Calendar: April 8

A Year: Day to Day Men: 8th of April

The Thrill of a New Day

The Greek statue Aphrodite of Milos, known as the Venus de Milo, is discovered on April 8, 1820.

The Venus de Milo is an ancient Greek marble statue believed to depict the goddess Aphrodite. It was initially attributed to the sculptor Praxiteles; however, from an inscription on its base, it is now thought to be sculpted by Alexandros of Antioch, a wandering artist who worked on commission. Created between 130-100 BC, it is slightly larger than life and widely known for the mystery of her missing arms.

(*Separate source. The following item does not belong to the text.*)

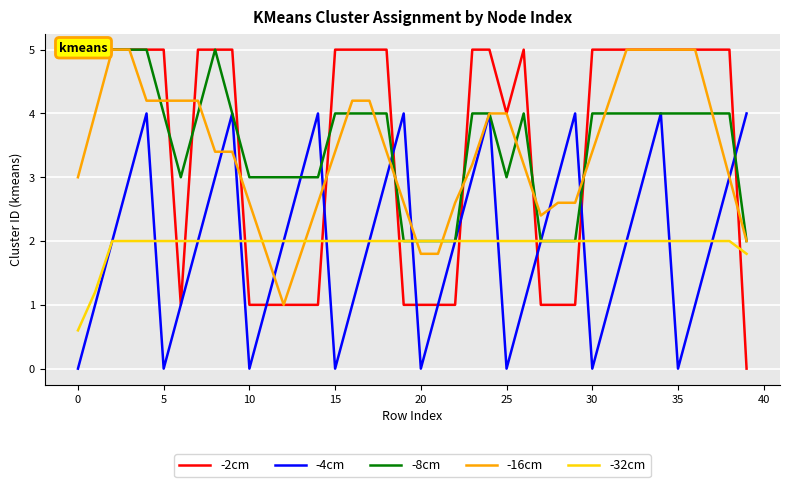

How many lines are shown in the chart?

5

The goddess originally wore metal jewelry — bracelet, earrings, and headband — of which only the fixation holes remain.

The Venus statue is generally asserted as being discovered by Yorgos Kentrotas on April 8, 1820, inside a buried niche within the ancient city ruins of Milos on the island of Milos in the Aegean Sea, which at that time was a part of the Ottoman Empire. The statue was found in two large pieces (the upper torso and the lower draped legs) along with serveral pillars topped with sculpted heads, fragments of the upper left arm and the left hand holding an apple, and an inscribed plinth. Part of an arm and the original plinth was lost following the discovery.

In 1871, during the Paris Commune uprising, many public buildings were burned. The Venus de Milo statue was secreted out of the Louvre Museum in an oak crate and hidden in the basement of Prefecture of Police. Though the Prefecture was burned, the statue survived undamaged.

In the autumn of 1939, the Venus was packed for removal from the Louvre in anticipation of the outbreak of war. Scenery trucks from the theater Comédie-Française transported the Louvre’s masterpieces to safer locations in the French countryside. During World War II, the statue was sheltered safely in the Chateau de Valençay in the province of Berry, along with the two other sculptures, “Winged Victory of Samothrace” and Michelangelo’s “Slaves”.

When the discoverer, the farmer Yorgos Kentrotas, called upon a French naval officer to help him unearth the sculpture, it began a chain of events that eventually involved the Marquis de Rivière who presented the Venus de Milo to Louis XVIII, The king donated the sculpture to the Louvre the following year 1821 where this statue, a traditional example of Hellenistic sculpture, is on permanent display at the Louvre.